* [Problem description]: Go to the line containing "used to understand" and return it and each line after it exactly, through the end of the data below, and nothing more.

***** The records

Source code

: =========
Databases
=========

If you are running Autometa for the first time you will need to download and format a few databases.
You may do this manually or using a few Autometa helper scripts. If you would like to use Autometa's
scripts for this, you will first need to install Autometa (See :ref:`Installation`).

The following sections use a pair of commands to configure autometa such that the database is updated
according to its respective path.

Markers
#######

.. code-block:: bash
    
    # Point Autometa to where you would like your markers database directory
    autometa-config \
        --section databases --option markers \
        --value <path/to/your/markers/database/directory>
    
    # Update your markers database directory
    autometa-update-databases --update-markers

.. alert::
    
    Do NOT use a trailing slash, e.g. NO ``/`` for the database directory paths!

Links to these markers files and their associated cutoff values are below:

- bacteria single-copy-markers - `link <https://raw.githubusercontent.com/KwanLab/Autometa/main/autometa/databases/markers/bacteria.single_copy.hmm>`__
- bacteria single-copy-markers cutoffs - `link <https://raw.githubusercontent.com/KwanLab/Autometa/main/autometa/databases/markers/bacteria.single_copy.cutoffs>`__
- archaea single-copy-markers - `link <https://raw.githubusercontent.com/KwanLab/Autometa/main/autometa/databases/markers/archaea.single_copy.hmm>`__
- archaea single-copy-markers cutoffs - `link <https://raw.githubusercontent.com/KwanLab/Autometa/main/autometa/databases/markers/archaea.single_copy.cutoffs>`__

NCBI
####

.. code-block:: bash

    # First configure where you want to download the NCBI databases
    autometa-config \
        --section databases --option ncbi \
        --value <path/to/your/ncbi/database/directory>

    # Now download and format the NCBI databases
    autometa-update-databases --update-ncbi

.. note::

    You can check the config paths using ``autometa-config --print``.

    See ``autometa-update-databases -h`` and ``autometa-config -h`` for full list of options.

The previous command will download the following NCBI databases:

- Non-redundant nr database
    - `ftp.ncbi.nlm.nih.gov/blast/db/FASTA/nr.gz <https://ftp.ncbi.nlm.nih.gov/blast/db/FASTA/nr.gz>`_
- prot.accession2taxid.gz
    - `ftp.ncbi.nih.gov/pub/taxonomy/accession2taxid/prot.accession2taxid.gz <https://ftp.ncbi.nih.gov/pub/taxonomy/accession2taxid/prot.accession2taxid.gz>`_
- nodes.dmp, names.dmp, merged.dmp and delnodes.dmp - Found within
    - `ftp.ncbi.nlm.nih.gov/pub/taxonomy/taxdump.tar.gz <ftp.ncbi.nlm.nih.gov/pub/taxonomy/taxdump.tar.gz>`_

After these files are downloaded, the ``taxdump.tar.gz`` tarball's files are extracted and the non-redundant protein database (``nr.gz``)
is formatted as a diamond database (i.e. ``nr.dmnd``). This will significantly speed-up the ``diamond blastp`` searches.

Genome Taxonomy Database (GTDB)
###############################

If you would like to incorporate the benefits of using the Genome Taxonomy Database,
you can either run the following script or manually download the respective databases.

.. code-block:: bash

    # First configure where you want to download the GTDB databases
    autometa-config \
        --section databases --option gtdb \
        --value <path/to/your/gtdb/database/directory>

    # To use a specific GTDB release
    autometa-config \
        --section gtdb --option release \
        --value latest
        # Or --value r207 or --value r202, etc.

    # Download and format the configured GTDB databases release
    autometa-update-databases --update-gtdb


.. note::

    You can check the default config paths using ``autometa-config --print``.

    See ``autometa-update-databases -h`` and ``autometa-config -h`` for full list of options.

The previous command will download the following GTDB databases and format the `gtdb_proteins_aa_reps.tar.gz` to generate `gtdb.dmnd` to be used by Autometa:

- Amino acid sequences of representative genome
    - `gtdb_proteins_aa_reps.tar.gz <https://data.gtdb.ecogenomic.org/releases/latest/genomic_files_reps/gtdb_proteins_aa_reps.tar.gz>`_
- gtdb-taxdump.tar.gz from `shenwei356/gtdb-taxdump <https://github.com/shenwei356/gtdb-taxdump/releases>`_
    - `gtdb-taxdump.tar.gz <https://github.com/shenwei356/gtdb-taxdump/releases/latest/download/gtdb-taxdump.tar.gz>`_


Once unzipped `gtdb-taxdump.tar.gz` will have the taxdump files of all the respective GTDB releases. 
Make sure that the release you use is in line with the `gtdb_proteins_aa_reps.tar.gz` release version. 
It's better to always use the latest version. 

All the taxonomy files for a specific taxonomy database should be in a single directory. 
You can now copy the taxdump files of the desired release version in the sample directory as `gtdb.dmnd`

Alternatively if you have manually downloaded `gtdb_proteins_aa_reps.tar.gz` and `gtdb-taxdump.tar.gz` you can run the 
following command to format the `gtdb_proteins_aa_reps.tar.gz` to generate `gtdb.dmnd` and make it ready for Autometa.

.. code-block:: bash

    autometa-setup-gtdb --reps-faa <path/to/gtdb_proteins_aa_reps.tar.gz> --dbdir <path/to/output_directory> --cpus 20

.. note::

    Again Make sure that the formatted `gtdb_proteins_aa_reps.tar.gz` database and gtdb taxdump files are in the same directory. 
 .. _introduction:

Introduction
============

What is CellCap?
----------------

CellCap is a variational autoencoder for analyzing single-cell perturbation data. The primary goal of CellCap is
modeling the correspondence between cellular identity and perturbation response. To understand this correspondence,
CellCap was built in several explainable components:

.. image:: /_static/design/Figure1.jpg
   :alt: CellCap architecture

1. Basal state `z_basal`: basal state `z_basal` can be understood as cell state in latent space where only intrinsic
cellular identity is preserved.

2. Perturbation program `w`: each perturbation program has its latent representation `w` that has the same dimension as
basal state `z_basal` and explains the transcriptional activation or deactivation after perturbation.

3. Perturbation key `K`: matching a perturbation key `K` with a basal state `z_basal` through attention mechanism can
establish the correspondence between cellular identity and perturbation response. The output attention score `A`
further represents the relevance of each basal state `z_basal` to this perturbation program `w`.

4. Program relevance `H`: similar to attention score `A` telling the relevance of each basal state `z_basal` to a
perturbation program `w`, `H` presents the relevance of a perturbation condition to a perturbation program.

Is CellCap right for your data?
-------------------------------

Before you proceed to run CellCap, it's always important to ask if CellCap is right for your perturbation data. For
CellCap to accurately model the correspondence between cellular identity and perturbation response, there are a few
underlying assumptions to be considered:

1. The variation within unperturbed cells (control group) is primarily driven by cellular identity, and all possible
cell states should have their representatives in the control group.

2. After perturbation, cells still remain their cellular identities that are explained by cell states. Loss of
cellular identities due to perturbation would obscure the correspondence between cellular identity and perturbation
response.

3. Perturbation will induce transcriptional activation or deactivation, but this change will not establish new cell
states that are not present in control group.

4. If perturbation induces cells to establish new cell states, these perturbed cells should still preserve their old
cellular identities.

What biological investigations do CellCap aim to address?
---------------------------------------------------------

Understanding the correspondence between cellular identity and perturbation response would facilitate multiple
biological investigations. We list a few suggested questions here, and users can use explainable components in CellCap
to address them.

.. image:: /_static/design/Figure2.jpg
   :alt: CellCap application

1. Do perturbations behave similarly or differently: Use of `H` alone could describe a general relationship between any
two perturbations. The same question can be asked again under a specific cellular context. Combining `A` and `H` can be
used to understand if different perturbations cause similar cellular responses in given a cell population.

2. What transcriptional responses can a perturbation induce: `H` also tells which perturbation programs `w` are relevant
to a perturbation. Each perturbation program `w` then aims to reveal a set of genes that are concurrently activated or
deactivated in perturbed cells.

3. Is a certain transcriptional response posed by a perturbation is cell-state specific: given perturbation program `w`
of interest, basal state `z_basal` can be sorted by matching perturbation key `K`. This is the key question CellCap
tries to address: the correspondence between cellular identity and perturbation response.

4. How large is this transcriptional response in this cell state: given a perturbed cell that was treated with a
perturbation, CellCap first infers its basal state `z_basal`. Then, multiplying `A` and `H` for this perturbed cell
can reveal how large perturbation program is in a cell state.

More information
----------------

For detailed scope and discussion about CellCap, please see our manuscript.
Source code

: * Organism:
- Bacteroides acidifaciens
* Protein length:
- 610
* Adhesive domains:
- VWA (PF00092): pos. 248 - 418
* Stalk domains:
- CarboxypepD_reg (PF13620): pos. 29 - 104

**********

* [Result of this task]:
used to understand if different perturbations cause similar cellular responses in given a cell population.

2. What transcriptional responses can a perturbation induce: `H` also tells which perturbation programs `w` are relevant
to a perturbation. Each perturbation program `w` then aims to reveal a set of genes that are concurrently activated or
deactivated in perturbed cells.

3. Is a certain transcriptional response posed by a perturbation is cell-state specific: given perturbation program `w`
of interest, basal state `z_basal` can be sorted by matching perturbation key `K`. This is the key question CellCap
tries to address: the correspondence between cellular identity and perturbation response.

4. How large is this transcriptional response in this cell state: given a perturbed cell that was treated with a
perturbation, CellCap first infers its basal state `z_basal`. Then, multiplying `A` and `H` for this perturbed cell
can reveal how large perturbation program is in a cell state.

More information
----------------

For detailed scope and discussion about CellCap, please see our manuscript.
Source code

: * Organism:
- Bacteroides acidifaciens
* Protein length:
- 610
* Adhesive domains:
- VWA (PF00092): pos. 248 - 418
* Stalk domains:
- CarboxypepD_reg (PF13620): pos. 29 - 104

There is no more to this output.